Richard M. Barancik, the last living member of the Monuments Men and Women of the Second World War—an international group of roughly 350 people who worked together during and after the war to protect and recover European artworks and artefacts that were looted by Nazi soldiers or otherwise in danger of destruction—has died. Barancik died in hospital in Chicago on 14 July, and his death has been confirmed by his daughter Jill. He was 98 years old.
Barancik was born in Chicago on 19 October 1924. He enlisted in the military at 17, and began studying engineering at the University of Nebraska for a brief period before relocating to Europe to join in the war effort. “I must confess I was a terrible student in high school. But I spent my time reading and I was always interested in art and drawing,” he recalled in an interview published just last year. “In contrast, my time studying engineering was well-spent because I found something I truly liked and had a natural ability at it. And that’s when I got serious about my studies. Sadly, my time at the University of Nebraska was cut short when we were called to active duty before graduation because, at that time, Hitler was making his final push and the US Army was short of infantry replacements.”
An army private first class, Barancik was stationed in England in 1944. On Christmas Eve of that year, he was aboard a ship crossing the English Channel into France and toward the Battle of the Bulge when an accompanying ship, the SS Léopoldville, was sunk by German torpedoes, killing at least 800 US troops, and Barancik’s ship was diverted as a result. After Germany’s surrender, Barancik was sent to Austria, where he first learned of the Allied armies’ Monuments, Fine Arts and Archives programme, also called the Monuments Men and Women. “When I arrived in Salzburg, I was not only overwhelmed by the beauty of the town but the quality of the men in the Fine Arts Section. They were typically older and very well educated in the Fine Arts,” he said in the same interview.
Barancik promptly volunteered for the Monuments Men, working for three months as a driver and guard. He helped reallocate art and artefacts to the Wiesbaden Central Collecting Point, one of two main collection points used by the group. He also served as a guard at the Austrian salt mines, in which roughly 6,500 works of Nazi-looted art were stored.
Much of the work that Barancik helped transport and safeguard was held in sealed crates at the time, so he was unable to see a great deal of what he was protecting. “Someone might have said, ‘There’s a Vermeer in there,’ and he knew the art was important or valuable,” Robert M. Edsel, founder and chair of the Monuments Men and Women Foundation and author of the book The Monuments Men: Allied Heroes, Nazi Thieves, and the Greatest Treasure Hunt in History, told The New York Times. (The book was turned into a movie in 2014, directed by and starring George Clooney.)
After his time as a Monuments Man, Barancik began his studies toward what would become a lifelong career as an architect. He remained abroad at the University of Cambridge and École des Beaux-Arts in Paris before returning to the US to complete his degree at the University of Illinois Urbana-Champaign.
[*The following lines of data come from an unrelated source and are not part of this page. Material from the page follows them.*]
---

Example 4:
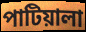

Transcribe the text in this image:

পাটিয়ালা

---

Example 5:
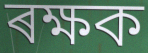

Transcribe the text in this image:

ৰক্ষক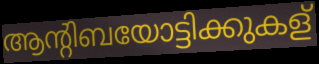
ആന്റിബയോട്ടിക്കുകള്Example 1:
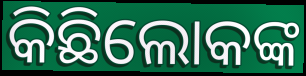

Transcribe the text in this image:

କିଛିଲୋକଙ୍କ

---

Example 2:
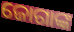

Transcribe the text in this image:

ଜୋଗାଙ୍କ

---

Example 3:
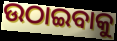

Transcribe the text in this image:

ଉଠାଇବାକୁ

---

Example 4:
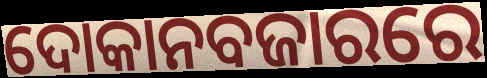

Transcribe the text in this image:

ଦୋକାନବଜାରରେ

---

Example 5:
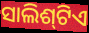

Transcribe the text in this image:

ସାଲିଶ୍‌ଟିଏ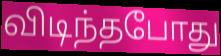
விடிந்தபோதுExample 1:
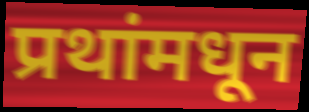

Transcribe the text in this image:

प्रथांमधून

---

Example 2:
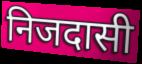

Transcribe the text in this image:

निजदासी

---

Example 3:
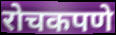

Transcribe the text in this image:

रोचकपणे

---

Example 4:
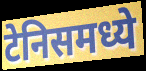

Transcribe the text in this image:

टेनिसमध्ये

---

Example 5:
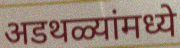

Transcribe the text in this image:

अडथळ्यांमध्ये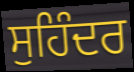
ਸੁਹਿੰਦਰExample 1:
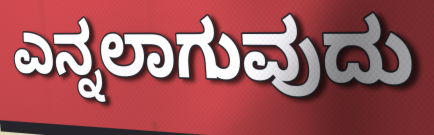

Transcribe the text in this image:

ಎನ್ನಲಾಗುವುದು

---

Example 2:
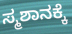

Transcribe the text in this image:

ಸ್ಮಶಾನಕ್ಕೆ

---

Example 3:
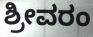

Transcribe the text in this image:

ಶ್ರೀವರಂ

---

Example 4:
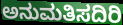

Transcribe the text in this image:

ಅನುಮತಿಸದಿರಿ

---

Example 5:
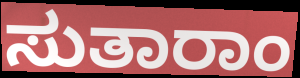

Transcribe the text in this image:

He opened the architecture firm Barancik, Conte & Associates in 1950, and continued working in the field until his retirement in 1993.
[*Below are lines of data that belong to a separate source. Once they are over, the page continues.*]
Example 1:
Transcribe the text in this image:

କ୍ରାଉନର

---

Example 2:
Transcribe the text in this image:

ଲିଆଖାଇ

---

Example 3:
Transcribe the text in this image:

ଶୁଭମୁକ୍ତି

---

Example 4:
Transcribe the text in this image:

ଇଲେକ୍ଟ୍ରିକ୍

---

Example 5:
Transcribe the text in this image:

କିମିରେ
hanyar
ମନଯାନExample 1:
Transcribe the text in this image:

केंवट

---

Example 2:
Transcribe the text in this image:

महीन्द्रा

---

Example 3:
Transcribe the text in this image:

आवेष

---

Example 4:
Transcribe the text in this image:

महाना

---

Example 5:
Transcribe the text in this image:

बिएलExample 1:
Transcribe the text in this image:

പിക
In 2015, Barancik and three other members of the Monuments Men and Women travelled to Washington, DC to receive the Congressional Gold Medal, the highest award that can be given to a civilian. “The Americans cared about the cultural traditions of Europe,” he told the Los Angeles Times on the occasion of the medal ceremony. “We did everything we could to salvage what the Nazis had done. It’s the best we could do.”
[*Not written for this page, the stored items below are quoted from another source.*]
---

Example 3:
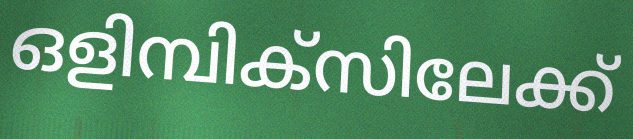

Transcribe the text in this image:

ഒളിമ്പിക്സിലേക്ക്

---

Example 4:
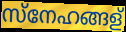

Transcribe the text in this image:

സ്നേഹങ്ങള്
His daughter Jill told The New York Times that Barancik “was very embarrassed at the attention” that ensued after he received the Congressional Gold Medal. “He didn’t feel like a hero,” she said. “He said, ‘I was a kid, I was there for three months. It’s wrong for me to take credit.’ But I’d tell him, ‘You were a witness, you're representing the people who aren’t with us anymore.’” She added that a positive effect of the reinvigorated attention were the innumerable correspondences Barancik would receive. “He’d get fan mail and, once a week, an autograph request,” his daughter said. “He’d get sensitive letters from people, lots of them from schoolchildren, which kept the conversation going.”